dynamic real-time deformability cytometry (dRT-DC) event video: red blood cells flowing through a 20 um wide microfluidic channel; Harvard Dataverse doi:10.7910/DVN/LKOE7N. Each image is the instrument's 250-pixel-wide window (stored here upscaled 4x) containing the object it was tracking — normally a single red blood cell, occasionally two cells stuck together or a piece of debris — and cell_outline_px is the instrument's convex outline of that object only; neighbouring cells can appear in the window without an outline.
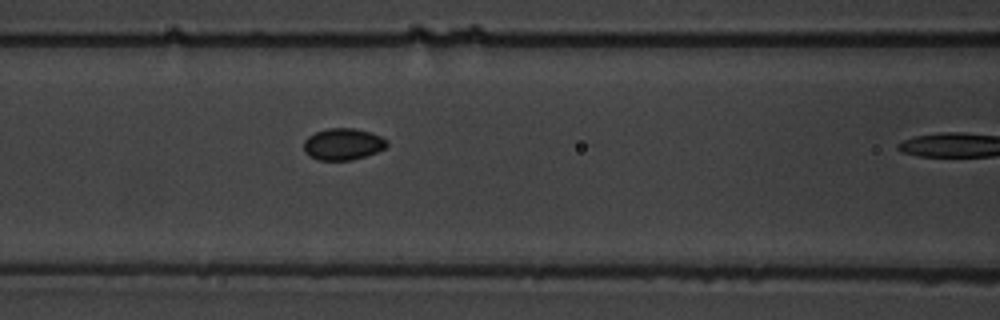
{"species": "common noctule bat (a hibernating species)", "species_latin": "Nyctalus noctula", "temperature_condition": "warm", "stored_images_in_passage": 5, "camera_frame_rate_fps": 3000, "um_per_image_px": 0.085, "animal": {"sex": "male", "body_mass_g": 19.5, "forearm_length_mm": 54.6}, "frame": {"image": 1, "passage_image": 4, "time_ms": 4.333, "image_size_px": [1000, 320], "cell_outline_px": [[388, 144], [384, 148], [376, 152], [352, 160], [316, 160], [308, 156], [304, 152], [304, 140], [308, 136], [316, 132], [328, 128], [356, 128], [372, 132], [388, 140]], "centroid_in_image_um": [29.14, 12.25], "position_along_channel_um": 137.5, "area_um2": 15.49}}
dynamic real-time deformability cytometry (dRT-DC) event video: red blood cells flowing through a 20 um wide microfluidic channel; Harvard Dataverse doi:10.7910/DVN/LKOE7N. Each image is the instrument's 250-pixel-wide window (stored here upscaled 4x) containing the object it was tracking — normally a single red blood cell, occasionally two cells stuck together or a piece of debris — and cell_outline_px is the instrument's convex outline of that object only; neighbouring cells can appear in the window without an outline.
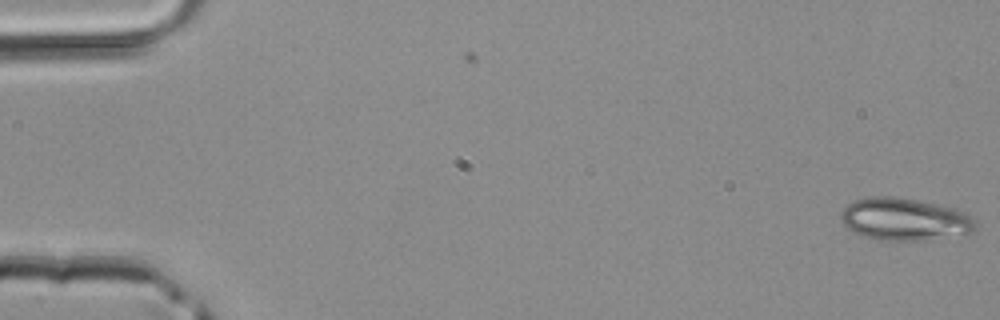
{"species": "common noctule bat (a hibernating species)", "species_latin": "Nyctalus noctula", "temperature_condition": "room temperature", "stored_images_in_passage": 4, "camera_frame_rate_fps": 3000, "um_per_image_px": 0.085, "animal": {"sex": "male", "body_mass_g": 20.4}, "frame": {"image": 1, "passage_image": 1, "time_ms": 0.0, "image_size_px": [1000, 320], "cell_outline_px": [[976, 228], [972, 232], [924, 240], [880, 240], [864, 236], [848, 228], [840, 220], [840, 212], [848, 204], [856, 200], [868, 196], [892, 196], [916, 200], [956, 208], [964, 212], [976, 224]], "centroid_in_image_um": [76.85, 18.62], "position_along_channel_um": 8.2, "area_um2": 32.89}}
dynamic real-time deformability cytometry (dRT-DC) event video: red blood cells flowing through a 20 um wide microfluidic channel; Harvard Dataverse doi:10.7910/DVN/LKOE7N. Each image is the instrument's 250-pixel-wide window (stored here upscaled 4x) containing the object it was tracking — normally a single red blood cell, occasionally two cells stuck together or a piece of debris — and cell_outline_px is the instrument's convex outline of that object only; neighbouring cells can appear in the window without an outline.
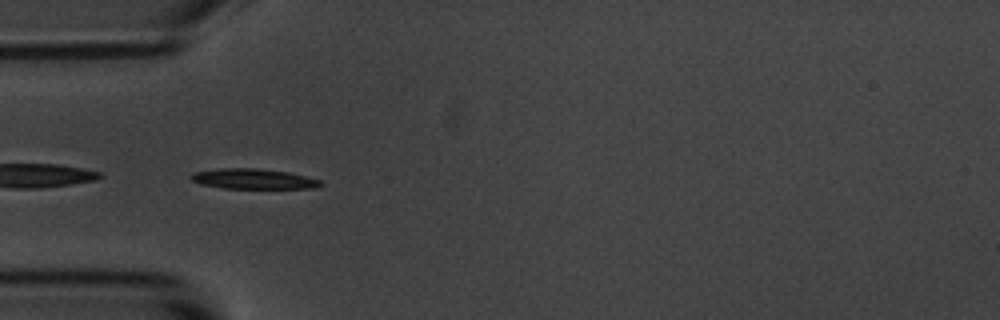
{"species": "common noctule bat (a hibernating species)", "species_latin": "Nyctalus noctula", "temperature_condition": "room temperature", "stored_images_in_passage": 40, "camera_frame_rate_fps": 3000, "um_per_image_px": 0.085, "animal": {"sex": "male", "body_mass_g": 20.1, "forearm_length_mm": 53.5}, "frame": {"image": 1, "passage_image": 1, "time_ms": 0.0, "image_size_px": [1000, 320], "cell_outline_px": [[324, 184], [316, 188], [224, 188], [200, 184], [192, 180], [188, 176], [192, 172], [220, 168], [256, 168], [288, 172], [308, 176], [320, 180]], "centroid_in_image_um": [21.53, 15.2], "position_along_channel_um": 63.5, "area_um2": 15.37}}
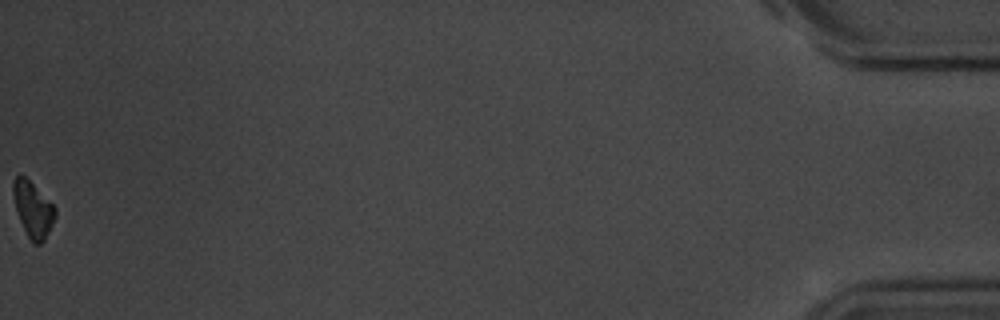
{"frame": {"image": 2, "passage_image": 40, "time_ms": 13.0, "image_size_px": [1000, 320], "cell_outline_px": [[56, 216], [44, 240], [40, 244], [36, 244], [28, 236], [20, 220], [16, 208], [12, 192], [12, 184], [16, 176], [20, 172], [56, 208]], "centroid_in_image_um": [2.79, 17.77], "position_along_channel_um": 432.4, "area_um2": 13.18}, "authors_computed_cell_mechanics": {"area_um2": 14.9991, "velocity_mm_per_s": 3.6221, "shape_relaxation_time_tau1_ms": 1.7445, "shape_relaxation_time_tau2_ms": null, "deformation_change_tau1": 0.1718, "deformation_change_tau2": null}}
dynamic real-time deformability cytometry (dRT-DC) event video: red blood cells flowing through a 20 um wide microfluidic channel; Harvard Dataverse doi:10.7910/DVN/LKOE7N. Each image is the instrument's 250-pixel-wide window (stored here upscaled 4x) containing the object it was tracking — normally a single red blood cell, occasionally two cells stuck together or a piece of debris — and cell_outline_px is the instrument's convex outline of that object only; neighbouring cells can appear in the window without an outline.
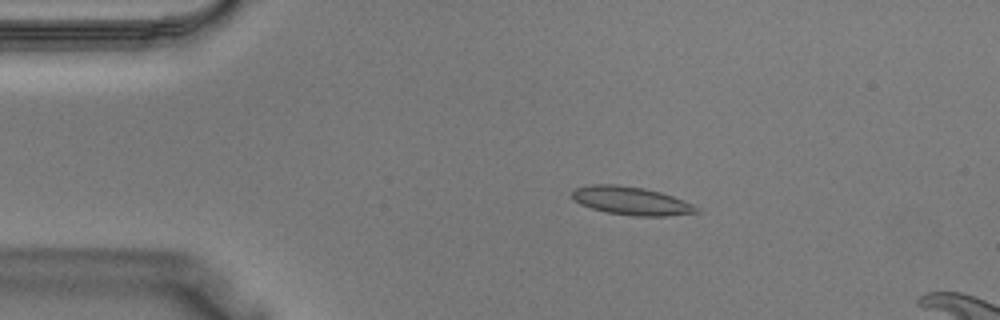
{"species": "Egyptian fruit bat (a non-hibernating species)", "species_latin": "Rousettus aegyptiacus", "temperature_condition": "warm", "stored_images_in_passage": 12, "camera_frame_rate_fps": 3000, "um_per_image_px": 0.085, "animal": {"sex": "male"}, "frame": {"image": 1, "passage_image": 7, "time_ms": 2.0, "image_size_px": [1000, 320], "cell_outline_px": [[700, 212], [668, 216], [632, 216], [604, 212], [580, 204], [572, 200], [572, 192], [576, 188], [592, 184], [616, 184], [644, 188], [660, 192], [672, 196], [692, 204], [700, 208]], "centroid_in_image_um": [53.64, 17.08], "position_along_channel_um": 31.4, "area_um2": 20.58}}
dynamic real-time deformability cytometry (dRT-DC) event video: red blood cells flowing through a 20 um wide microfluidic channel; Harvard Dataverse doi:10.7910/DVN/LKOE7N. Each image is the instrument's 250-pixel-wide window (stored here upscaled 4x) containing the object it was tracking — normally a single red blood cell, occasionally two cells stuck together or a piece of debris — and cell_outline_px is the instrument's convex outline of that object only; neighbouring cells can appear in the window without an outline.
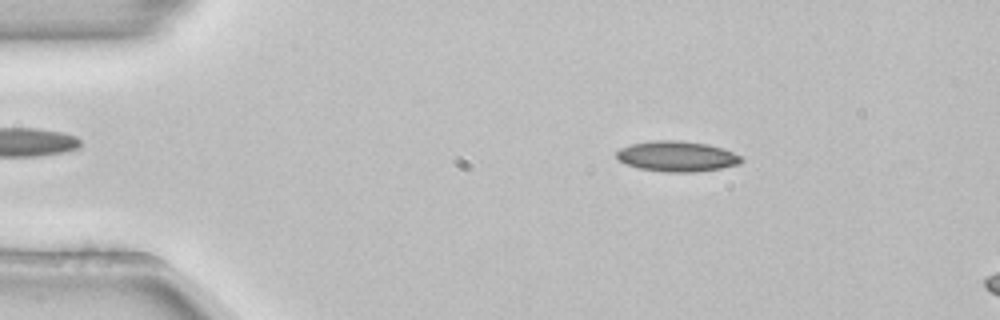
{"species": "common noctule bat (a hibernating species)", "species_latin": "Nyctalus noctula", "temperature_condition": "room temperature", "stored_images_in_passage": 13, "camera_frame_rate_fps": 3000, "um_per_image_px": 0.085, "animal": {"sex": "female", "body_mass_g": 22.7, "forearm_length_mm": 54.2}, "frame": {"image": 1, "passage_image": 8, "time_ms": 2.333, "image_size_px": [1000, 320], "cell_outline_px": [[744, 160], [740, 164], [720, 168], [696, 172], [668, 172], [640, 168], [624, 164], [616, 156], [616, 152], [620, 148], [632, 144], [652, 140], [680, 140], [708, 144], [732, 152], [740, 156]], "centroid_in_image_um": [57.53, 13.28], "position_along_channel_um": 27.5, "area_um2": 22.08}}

--- GIVEN TASK ---
Omit every picture while copying the listing above exactly.

--- FINISHED EXERCISE ---
dynamic real-time deformability cytometry (dRT-DC) event video: red blood cells flowing through a 20 um wide microfluidic channel; Harvard Dataverse doi:10.7910/DVN/LKOE7N. Each image is the instrument's 250-pixel-wide window (stored here upscaled 4x) containing the object it was tracking — normally a single red blood cell, occasionally two cells stuck together or a piece of debris — and cell_outline_px is the instrument's convex outline of that object only; neighbouring cells can appear in the window without an outline.
{"species": "common noctule bat (a hibernating species)", "species_latin": "Nyctalus noctula", "temperature_condition": "warm", "stored_images_in_passage": 5, "camera_frame_rate_fps": 3000, "um_per_image_px": 0.085, "animal": {"sex": "male", "body_mass_g": 19.5, "forearm_length_mm": 54.6}, "frame": {"image": 1, "passage_image": 4, "time_ms": 4.333, "image_size_px": [1000, 320], "cell_outline_px": [[388, 144], [384, 148], [376, 152], [352, 160], [316, 160], [308, 156], [304, 152], [304, 140], [308, 136], [316, 132], [328, 128], [356, 128], [372, 132], [388, 140]], "centroid_in_image_um": [29.14, 12.25], "position_along_channel_um": 137.5, "area_um2": 15.49}}
dynamic real-time deformability cytometry (dRT-DC) event video: red blood cells flowing through a 20 um wide microfluidic channel; Harvard Dataverse doi:10.7910/DVN/LKOE7N. Each image is the instrument's 250-pixel-wide window (stored here upscaled 4x) containing the object it was tracking — normally a single red blood cell, occasionally two cells stuck together or a piece of debris — and cell_outline_px is the instrument's convex outline of that object only; neighbouring cells can appear in the window without an outline.
{"species": "common noctule bat (a hibernating species)", "species_latin": "Nyctalus noctula", "temperature_condition": "room temperature", "stored_images_in_passage": 4, "camera_frame_rate_fps": 3000, "um_per_image_px": 0.085, "animal": {"sex": "male", "body_mass_g": 20.4}, "frame": {"image": 1, "passage_image": 1, "time_ms": 0.0, "image_size_px": [1000, 320], "cell_outline_px": [[976, 228], [972, 232], [924, 240], [880, 240], [864, 236], [848, 228], [840, 220], [840, 212], [848, 204], [856, 200], [868, 196], [892, 196], [916, 200], [956, 208], [964, 212], [976, 224]], "centroid_in_image_um": [76.85, 18.62], "position_along_channel_um": 8.2, "area_um2": 32.89}}
dynamic real-time deformability cytometry (dRT-DC) event video: red blood cells flowing through a 20 um wide microfluidic channel; Harvard Dataverse doi:10.7910/DVN/LKOE7N. Each image is the instrument's 250-pixel-wide window (stored here upscaled 4x) containing the object it was tracking — normally a single red blood cell, occasionally two cells stuck together or a piece of debris — and cell_outline_px is the instrument's convex outline of that object only; neighbouring cells can appear in the window without an outline.
{"species": "common noctule bat (a hibernating species)", "species_latin": "Nyctalus noctula", "temperature_condition": "room temperature", "stored_images_in_passage": 40, "camera_frame_rate_fps": 3000, "um_per_image_px": 0.085, "animal": {"sex": "male", "body_mass_g": 20.1, "forearm_length_mm": 53.5}, "frame": {"image": 1, "passage_image": 1, "time_ms": 0.0, "image_size_px": [1000, 320], "cell_outline_px": [[324, 184], [316, 188], [224, 188], [200, 184], [192, 180], [188, 176], [192, 172], [220, 168], [256, 168], [288, 172], [308, 176], [320, 180]], "centroid_in_image_um": [21.53, 15.2], "position_along_channel_um": 63.5, "area_um2": 15.37}}
{"frame": {"image": 2, "passage_image": 40, "time_ms": 13.0, "image_size_px": [1000, 320], "cell_outline_px": [[56, 216], [44, 240], [40, 244], [36, 244], [28, 236], [20, 220], [16, 208], [12, 192], [12, 184], [16, 176], [20, 172], [56, 208]], "centroid_in_image_um": [2.79, 17.77], "position_along_channel_um": 432.4, "area_um2": 13.18}, "authors_computed_cell_mechanics": {"area_um2": 14.9991, "velocity_mm_per_s": 3.6221, "shape_relaxation_time_tau1_ms": 1.7445, "shape_relaxation_time_tau2_ms": null, "deformation_change_tau1": 0.1718, "deformation_change_tau2": null}}
dynamic real-time deformability cytometry (dRT-DC) event video: red blood cells flowing through a 20 um wide microfluidic channel; Harvard Dataverse doi:10.7910/DVN/LKOE7N. Each image is the instrument's 250-pixel-wide window (stored here upscaled 4x) containing the object it was tracking — normally a single red blood cell, occasionally two cells stuck together or a piece of debris — and cell_outline_px is the instrument's convex outline of that object only; neighbouring cells can appear in the window without an outline.
{"species": "Egyptian fruit bat (a non-hibernating species)", "species_latin": "Rousettus aegyptiacus", "temperature_condition": "warm", "stored_images_in_passage": 12, "camera_frame_rate_fps": 3000, "um_per_image_px": 0.085, "animal": {"sex": "male"}, "frame": {"image": 1, "passage_image": 7, "time_ms": 2.0, "image_size_px": [1000, 320], "cell_outline_px": [[700, 212], [668, 216], [632, 216], [604, 212], [580, 204], [572, 200], [572, 192], [576, 188], [592, 184], [616, 184], [644, 188], [660, 192], [672, 196], [692, 204], [700, 208]], "centroid_in_image_um": [53.64, 17.08], "position_along_channel_um": 31.4, "area_um2": 20.58}}
dynamic real-time deformability cytometry (dRT-DC) event video: red blood cells flowing through a 20 um wide microfluidic channel; Harvard Dataverse doi:10.7910/DVN/LKOE7N. Each image is the instrument's 250-pixel-wide window (stored here upscaled 4x) containing the object it was tracking — normally a single red blood cell, occasionally two cells stuck together or a piece of debris — and cell_outline_px is the instrument's convex outline of that object only; neighbouring cells can appear in the window without an outline.
{"species": "common noctule bat (a hibernating species)", "species_latin": "Nyctalus noctula", "temperature_condition": "room temperature", "stored_images_in_passage": 13, "camera_frame_rate_fps": 3000, "um_per_image_px": 0.085, "animal": {"sex": "female", "body_mass_g": 22.7, "forearm_length_mm": 54.2}, "frame": {"image": 1, "passage_image": 8, "time_ms": 2.333, "image_size_px": [1000, 320], "cell_outline_px": [[744, 160], [740, 164], [720, 168], [696, 172], [668, 172], [640, 168], [624, 164], [616, 156], [616, 152], [620, 148], [632, 144], [652, 140], [680, 140], [708, 144], [732, 152], [740, 156]], "centroid_in_image_um": [57.53, 13.28], "position_along_channel_um": 27.5, "area_um2": 22.08}}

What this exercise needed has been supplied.